Another IHE commenter argued that because AAUP is an advocacy organization, our research must be biased. Yes, we are an advocacy organization. We advocate for academic freedom as essential to the functioning of higher education in a democratic society. To ensure academic freedom, we advocate for tenure and “a sufficient degree of economic security to make the profession attractive to men and women of ability.” (The words are from 1940, but the principle remains vital today.) We advocate on the basis of principles, and we advocate for the profession as a whole. Yet the AAUP has recognized for decades the importance of collecting and presenting data objectively, since only in that way can we be assured that the arguments we advance rest on a sound empirical foundation.

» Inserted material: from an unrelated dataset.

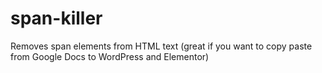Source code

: # span-killer
Removes span elements from HTML text (great if you want to copy paste from Google Docs to WordPress and Elementor)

Our approach has been to collect data on the basis of specific, consistent criteria, and to publish them in sufficient detail to allow our members and all those interested in higher education to draw their own conclusions. In our annual reports, we provide context by describing aspects of the broader economic situation, of which faculty salaries are only one part. We do not create rankings and we do not make lists of “the best” institutions. We pretty much let the data speak for themselves.
We welcome questions, and we try to provide answers. And we look forward to continuing the urgent conversation about the fundamental transformation of the academic profession -- and what we can do about it.